▶ _Instructions for the task_
Which of the lines in the data below contain the string "pair"? Copy each of them.
*** Supplied material ***
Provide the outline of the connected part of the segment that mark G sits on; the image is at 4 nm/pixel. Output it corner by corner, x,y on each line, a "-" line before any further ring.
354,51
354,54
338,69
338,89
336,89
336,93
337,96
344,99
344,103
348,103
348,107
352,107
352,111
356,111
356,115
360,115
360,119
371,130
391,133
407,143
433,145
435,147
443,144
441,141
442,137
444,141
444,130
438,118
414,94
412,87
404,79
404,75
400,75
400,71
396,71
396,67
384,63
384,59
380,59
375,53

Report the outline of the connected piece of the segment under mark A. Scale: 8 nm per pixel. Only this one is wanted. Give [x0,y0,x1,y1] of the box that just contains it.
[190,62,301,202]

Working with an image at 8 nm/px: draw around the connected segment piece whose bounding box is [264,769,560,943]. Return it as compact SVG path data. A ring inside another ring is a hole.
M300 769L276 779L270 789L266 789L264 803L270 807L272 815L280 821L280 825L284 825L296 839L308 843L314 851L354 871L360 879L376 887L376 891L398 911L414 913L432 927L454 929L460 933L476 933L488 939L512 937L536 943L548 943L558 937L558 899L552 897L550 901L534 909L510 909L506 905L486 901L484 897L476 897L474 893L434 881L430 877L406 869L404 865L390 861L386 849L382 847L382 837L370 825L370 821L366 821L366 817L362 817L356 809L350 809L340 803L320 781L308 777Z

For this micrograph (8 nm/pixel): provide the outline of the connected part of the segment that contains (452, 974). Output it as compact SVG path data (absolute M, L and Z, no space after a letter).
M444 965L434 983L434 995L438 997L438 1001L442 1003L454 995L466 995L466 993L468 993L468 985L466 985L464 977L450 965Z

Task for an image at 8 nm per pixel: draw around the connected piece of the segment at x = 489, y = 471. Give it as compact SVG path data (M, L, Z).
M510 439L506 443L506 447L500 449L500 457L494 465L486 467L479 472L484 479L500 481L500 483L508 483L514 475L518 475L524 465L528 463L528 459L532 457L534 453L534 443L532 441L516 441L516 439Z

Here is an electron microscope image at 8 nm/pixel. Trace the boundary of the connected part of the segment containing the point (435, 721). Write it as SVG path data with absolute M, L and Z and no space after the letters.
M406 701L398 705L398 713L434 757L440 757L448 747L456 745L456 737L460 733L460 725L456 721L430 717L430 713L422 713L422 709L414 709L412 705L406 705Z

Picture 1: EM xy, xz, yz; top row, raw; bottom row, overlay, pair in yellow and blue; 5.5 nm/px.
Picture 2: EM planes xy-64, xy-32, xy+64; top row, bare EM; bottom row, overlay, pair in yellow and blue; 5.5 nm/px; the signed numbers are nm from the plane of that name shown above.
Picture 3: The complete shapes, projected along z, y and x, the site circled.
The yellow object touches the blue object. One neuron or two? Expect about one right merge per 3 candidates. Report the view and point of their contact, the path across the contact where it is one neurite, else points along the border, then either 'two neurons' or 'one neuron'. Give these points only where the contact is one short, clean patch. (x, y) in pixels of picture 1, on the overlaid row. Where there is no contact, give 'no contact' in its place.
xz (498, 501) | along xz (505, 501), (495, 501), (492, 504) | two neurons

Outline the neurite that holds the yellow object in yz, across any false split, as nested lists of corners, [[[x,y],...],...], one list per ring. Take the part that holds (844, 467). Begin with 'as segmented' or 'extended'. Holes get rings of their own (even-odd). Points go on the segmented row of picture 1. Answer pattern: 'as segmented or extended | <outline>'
***
▶ _Answer for the task_
Picture 1: EM xy, xz, yz; top row, raw; bottom row, overlay, pair in yellow and blue; 5.5 nm/px.
Picture 2: EM planes xy-64, xy-32, xy+64; top row, bare EM; bottom row, overlay, pair in yellow and blue; 5.5 nm/px; the signed numbers are nm from the plane of that name shown above.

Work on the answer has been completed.